Under the Italian flat-tax regime, foreign individuals or returning nationals who have lived abroad for at least nine years can access the 15-year program with minimal bureaucratic hurdles. The flat payment exempts them from broader taxes on global income and assets, making the system straightforward and attractive for wealthy families seeking stability.
That simplicity, coupled with Italy’s cultural allure and strategic location within the European Union, has made it an appealing alternative to traditional financial hubs.
The Uneven Side of Prosperity
However, this influx of affluence has sparked debate within Italy. Critics warn that the benefits are not evenly distributed and that the tax system contributes relatively little to national revenues compared with the country’s large fiscal deficit.
Some economists fear that the concentration of wealth in cities like Milan, Florence, and Rome could deepen inequality between regions. Others caution that if more countries adopt similar regimes, it could lead to a “race to the bottom” in global taxation, eroding public resources and accountability.
Yet supporters argue that the broader economic ripple effects — from job creation in hospitality and finance to the revitalization of property markets — could offset those concerns over time.
“It’s a cycle that keeps feeding itself,” said Cipriani. “When you have wealthy people moving in, new hotels, restaurants, and services open up. That, in turn, attracts even more people and creates new opportunities for everyone involved.”
A New Chapter in Italy’s Economic Story
As Italy embraces its role as Europe’s new millionaire magnet, the question remains whether this surge in foreign wealth will create sustainable long-term benefits. For now, the trend shows no sign of slowing.
Luxury car dealerships, private schools, and gourmet restaurants are expanding across Milan and the northern lakes.

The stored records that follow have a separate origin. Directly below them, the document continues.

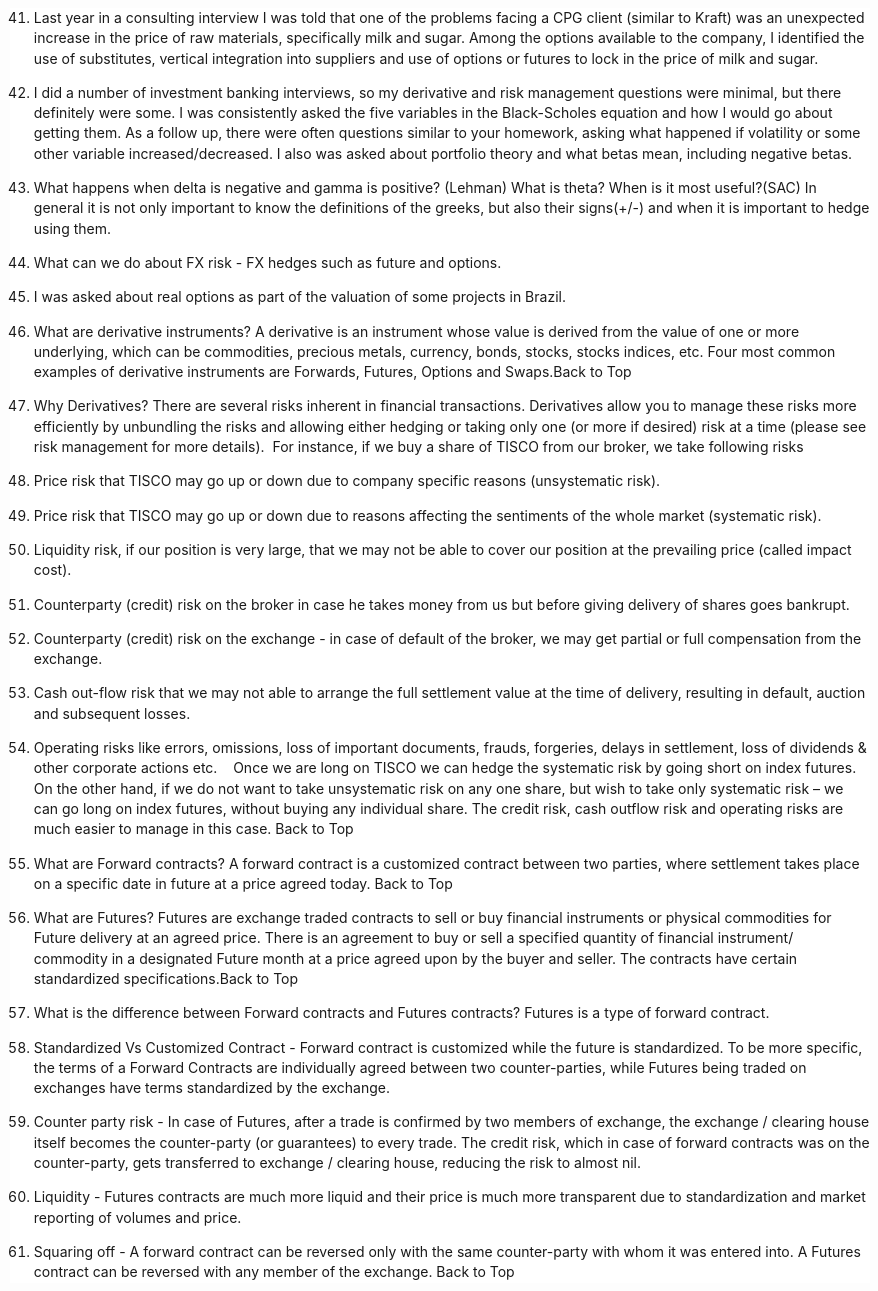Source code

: 41. Last year in a consulting interview I was told that one of the problems facing a CPG client (similar to Kraft) was an unexpected increase in the price of raw materials, specifically milk and sugar. Among the options available to the company, I identified the use of substitutes, vertical integration into suppliers and use of options or futures to lock in the price of milk and sugar.


42. I did a number of investment banking interviews, so my derivative and risk management questions were minimal, but there definitely were some. I was consistently asked the five variables in the Black-Scholes equation and how I would go about getting them. As a follow up, there were often questions similar to your homework, asking what happened if volatility or some other variable increased/decreased. I also was asked about portfolio theory and what betas mean, including negative betas.
43. What happens when delta is negative and gamma is positive? (Lehman) What is theta? When is it most useful?(SAC) In general it is not only important to know the definitions of the greeks, but also their signs(+/-) and when it is important to hedge using them.
44. What can we do about FX risk - FX hedges such as future and options.
45. I was asked about real options as part of the valuation of some projects in Brazil.


1. What are derivative instruments? A derivative is an instrument whose value is derived from the value of one or more underlying, which can be commodities, precious metals, currency, bonds, stocks, stocks indices, etc. Four most common examples of derivative instruments are Forwards, Futures, Options and Swaps.Back to Top
2. Why Derivatives? There are several risks inherent in financial transactions. Derivatives allow you to manage these risks more efficiently by unbundling the risks and allowing either hedging or taking only one (or more if desired) risk at a time (please see risk management for more details). 
For instance, if we buy a share of TISCO from our broker, we take following risks
1. Price risk that TISCO may go up or down due to company specific reasons (unsystematic risk). 
2. Price risk that TISCO may go up or down due to reasons affecting the sentiments of the whole market (systematic risk). 
3. Liquidity risk, if our position is very large, that we may not be able to cover our position at the prevailing price (called impact cost). 
4. Counterparty (credit) risk on the broker in case he takes money from us but before giving delivery of shares goes bankrupt. 
5. Counterparty (credit) risk on the exchange - in case of default of the broker, we may get partial or full compensation from the exchange. 
6. Cash out-flow risk that we may not able to arrange the full settlement value at the time of delivery, resulting in default, auction and subsequent losses. 
7. Operating risks like errors, omissions, loss of important documents, frauds, forgeries, delays in settlement, loss of dividends & other corporate actions etc. 
 
Once we are long on TISCO we can hedge the systematic risk by going short on index futures. On the other hand, if we do not want to take unsystematic risk on any one share, but wish to take only systematic risk – we can go long on index futures, without buying any individual share. The credit risk, cash outflow risk and operating risks are much easier to manage in this case. Back to Top
3. What are Forward contracts? A forward contract is a customized contract between two parties, where settlement takes place on a specific date in future at a price agreed today. Back to Top
4. What are Futures? Futures are exchange traded contracts to sell or buy financial instruments or physical commodities for Future delivery at an agreed price. There is an agreement to buy or sell a specified quantity of financial instrument/ commodity in a designated Future month at a price agreed upon by the buyer and seller. The contracts have certain standardized specifications.Back to Top
5. What is the difference between Forward contracts and Futures contracts? Futures is a type of forward contract.
1. Standardized Vs Customized Contract - Forward contract is customized while the future is standardized. To be more specific, the terms of a Forward Contracts are individually agreed between two counter-parties, while Futures being traded on exchanges have terms standardized by the exchange. 
2. Counter party risk - In case of Futures, after a trade is confirmed by two members of exchange, the exchange / clearing house itself becomes the counter-party (or guarantees) to every trade. The credit risk, which in case of forward contracts was on the counter-party, gets transferred to exchange / clearing house, reducing the risk to almost nil. 
3. Liquidity - Futures contracts are much more liquid and their price is much more transparent due to standardization and market reporting of volumes and price. 
4. Squaring off - A forward contract can be reversed only with the same counter-party with whom it was entered into. A Futures contract can be reversed with any member of the exchange. Back to Top 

International investors are pouring capital into both urban redevelopment and countryside estates. And as more governments impose stricter tax measures elsewhere, Italy’s promise of “simple, elegant prosperity” continues to stand out.
In many ways, Italy has managed to turn its timeless charm into a modern economic advantage — transforming “la dolce vita” from a cultural expression into a global business model.